General Cloud Data Protection Regulation
On January 25, 2012, the European Commission unveiled a draft European General Data Protection Regulation to supersede the Cloud Data Protection Directive.
The European Union is aiming to adopt the General Cloud Data Protection Regulation by 2016, and the regulation is planned to take effect after a transition period of two years. As of June 15, 2015, a common position on the EU data protection regulation was agreed to, allowing the first trialogue meeting to take place on June 24, 2015, to begin negotiations to finalize an agreement for implementation across the European Union.
The ePrivacy Directive,6 Directive 2002/58/EC of the European Parliament and of the Council of July 12, 2002, is concerned with the processing of personal data and the protection of privacy in the electronic communications sector (as amended by Directives 2006/24/EC and 2009/136/EC).

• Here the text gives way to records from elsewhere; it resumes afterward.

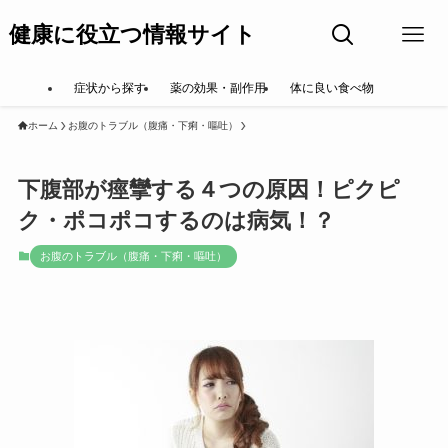
健康に役立つ情報サイト
症状から探す
薬の効果・副作用
体に良い食べ物
ホーム
お腹のトラブル（腹痛・下痢・嘔吐）
下腹部が痙攣する４つの原因！ピクピ
ク・ポコポコするのは病気！？
お腹のトラブル（腹痛・下痢・嘔吐）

Beyond Cloud Data Protection Frameworks and Guidelines
Outside the wider frameworks and guidelines, several countries are currently adopting and aligning with Cloud data protection and privacy laws to enable swift and smoother business and trade relations, which include several Central and South American countries as well as Australia,
New Zealand, and many Asian countries. For those operating within the United States (or having existing business relationships with U.S. entities),
laws that take into account privacy and subsequent security requirements include Health Insurance Portability and Accountability Act (HIPAA) and Gramm-Leach-Bliley Act (GLBA).
There are additional privacy laws outlined by specific states, such as California and Colorado among others. Country-specific laws and regulations are discussed later in the section “Country-Specific Legislation and Regulations Related to PII, Data Privacy, and Data Protection.”